American psychologist

Elsie Murray (September 17, 1878 – September 30, 1965) was an American psychologist and college professor. Her research involved color perception, memory, and color blindness. She was also director of the historic sites at French Azilum and Tioga Point Museum in Pennsylvania.

== Early life ==
Elsie Murray was born in Athens, Pennsylvania, the daughter of Millard P. Murray and Louise Shipman Welles Murray. Her mother was the first director of the Tioga Point Museum. She attended Bryn Mawr College in 1896 and 1897, graduated from Cornell University in 1904, and completed doctoral studies there in 1907, with a dissertation titled "Organic Sensation". Murray took further coursework at Columbia University in 1914 and 1915.

== Career ==

=== Research and teaching ===
Murray taught psychology courses at Vassar College (1907 to 1909), Wilson College (1909 to 1919), Sweet Briar College (1919 to 1922), Wells College (1922 to 1923), the University of Illinois (1924 to 1926). She became a research associate at Cornell University in 1927. She was a member of the American Psychological Association and the International Society of Color Council.

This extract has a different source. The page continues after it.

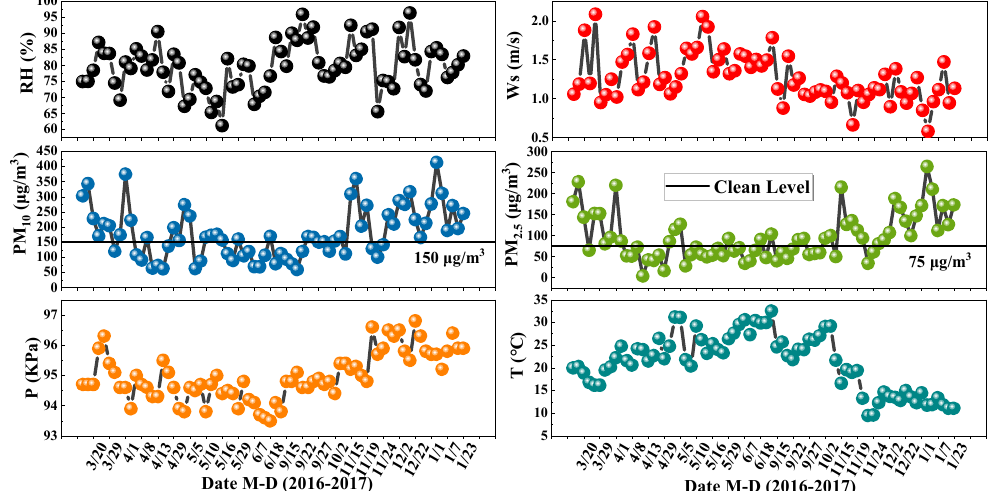
Figure 2. Time series of changes in PM mass concentration and related meteorological conditions. The concentrations of PM 2.5 that increase with the change in pollution levels were on average 48.80 μ g/m 3 , 109.84 μ g/m 3 , and 186.21 μ g/m 3 for Clean, Light-medium, and Heavy levels, respectively. The concentrations of PM 10 increase with the change in pollu- tion levels were 98.49 μ g/m 3 , 226.53 μ g/m 3 , and 383.21 μ g/m 3 for Clean, Light-medium, and Heavy levels, respectively (Figure 3b). From the perspective of the increase in parti- cle concentration, the growth rate of PM 10 is faster than the growth rate of PM 2.5 , indi- cating that coarse particles (PM 2.5–10 ) have a certain contribution to the growth of PM 10 . PM 2.5 /PM 10 from Clean to Heavy pollution decreases first and then increases slightly, in- dicating PM 2.5 contributed the most to PM 10 at Clean levels and the least to PM 10 at Severe levels.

Murray's research involved color vision, memory, and other mental tasks, including spelling. Her work was published in the Journal of the Optical Society of America (JOSA), the Journal of Applied Psychology, and the Journal of Educational Psychology. She also contributed to The Dictionary of Psychology (1935), edited by Howard C. Warren.

=== Local history ===
Murray succeeded her sister Jessie as director of the Tioga Point Museum in Bradford County, Pennsylvania, from 1935 to 1955; she was also named director of the nearby French Azilum historic site in 1954. In connection with this work, Murray was a member of the Daughters of the American Revolution, the Historical Society of Pennsylvania, the Wyoming Historical and Geological Society, and the Bradford County Historical Society. She wrote books and pamphlets about Bradford County history, including French Exiles of 1793 in Northern Pennsylvania (1935), Azilum: The Story of a French Royalist Colony of 1793 (1937), Franco-Americana in Tioga Point Museum (1938), Te-a-o-ga: Annals of a Valley (1939), Stephen C. Foster at Athens: His First Composition (1940), New World or Old? A Tale of the French Refugees and their Azilum on the Susquehanna (1945), Carantouan, Old Spanish Hill; Étienne Brulé, explorer of the Susquehanna (1948), Early land companies and titles of Northumberland County (1954), and A Frontier Trianon: The True Story of Azilum Village (1955).

== Personal life ==
Murray died at a nursing home in Athens, Pennsylvania in 1965, aged 87 years. She left her entire estate, about $20,000, to the French Azilum. Murray's papers are in the collection of Cornell University Library.